Política

Con rezos y oraciones, católicos piden un México en paz a la Virgen de Guadalupe

diciembre 13, 2011

Orizaba, Ver.- Esta vez la petición no sólo fue por la salud y el bienestar en general. No, en esta ocasión el peregrino, el caminante, hombre o mujer, se unió en una sola plegaria: la paz. “Que se acabe la violencia, que ya no haya tanto muerto, tanto balaceado”, pidieron. Ahora, en el aniversario de las apariciones de la Virgen de Guadalupe, los rezos y las oraciones fueron: “por un México en paz”.

Igual que cada año, el templo católico de La concordia fue insuficiente para dar cabida a la feligresía que dejó todo para venerar a la Virgen morena. Pero la fiesta empezó desde la noche anterior. Antes de la media noche, cientos de peregrinos ya se acumulaban en el atrio de la parroquia y en las calles adyacentes para, primero, cantarle Las mañanitas y después para ingresar al templo, que desde hace una semana, prácticamente no cierra sus puertas.

El frío de hasta cinco grados sobre cero y la pertinaz e incesante llovizna no menguó el festejo guadalupano. “Vale la pena”, dijo una joven mujer que con hijo en brazos esperó paciente a que se marcaran las cero horas para unirse al coro improvisado de miles de gargantas que le entonaron el clásico canto en medio de la algarabía popular.
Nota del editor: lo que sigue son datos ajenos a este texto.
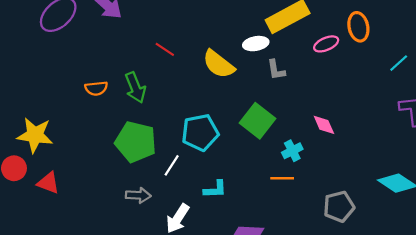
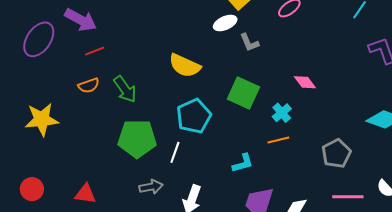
red line: (165, 49) -> (95, 51), moved, turned -42
yellow semicircle: (219, 64) -> (185, 66), moved
orange semicircle: (96, 88) -> (89, 85), moved
yellow star: (35, 135) -> (42, 119), moved
red triangle: (48, 183) -> (85, 194), moved
cyan L-shape: (215, 189) -> (243, 163), moved

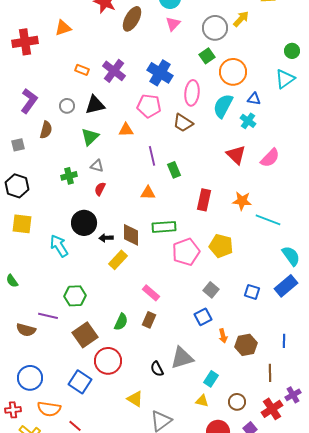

Pero la apoteosis fue este lunes. Miles de peregrinos, unos a pie, los más y, los menos en sillas de ruedas, muletas, bastones o de plano de rodillas llegaron hasta el altar de la Virgen morena para agradecerle, pedirle, ofrecerle o suplicarle. Las lágrimas corrían en muchos de ellos, en otros los rezos se confundían con el llanto de los niños que ataviados de Juan Diego o inditas también fueron a los pies de la imagen religiosa.

Afuera del templo, un río de incansables peregrinos llegaba. “Son más de 100 peregrinaciones programadas para este día”, señaló uno de los organizadores. Pero ni el incesante sol, pero con una temperatura no mayor a los 18 grados, impidió que la fe, de nueva cuenta, se desbordara.

Quienes llegaban y se iban, en su mayoría, hicieron una oración por la paz, “que ya no haya más muertos ni tanto balaceado”, pidió una mujer de la tercera edad que apoyada por un familiar también mujer trata de acercarse lo más que pueda al altar mayor, en donde se encuentra una réplica de la imagen de la Virgen de Guadalupe.

Asimismo, una adolescente con uniforme de una escuela secundaria también pidió por un México en paz: “los jóvenes no queremos saber de más muertos, de más decapitados, de más balaceados. Queremos que el gobierno nos brinde oportunidades de estudio, de empleo, que no seamos el patito feo de la sociedad”, reclama.

En los rezos realizados a lo largo del día, los sacerdotes pidieron no sólo por la paz sino, además, “porque se les brinde la sabiduría y la rectitud a los gobernantes”. También para que la sociedad pueda vivir en paz. “Eso es lo que queremos: vivir en paz”.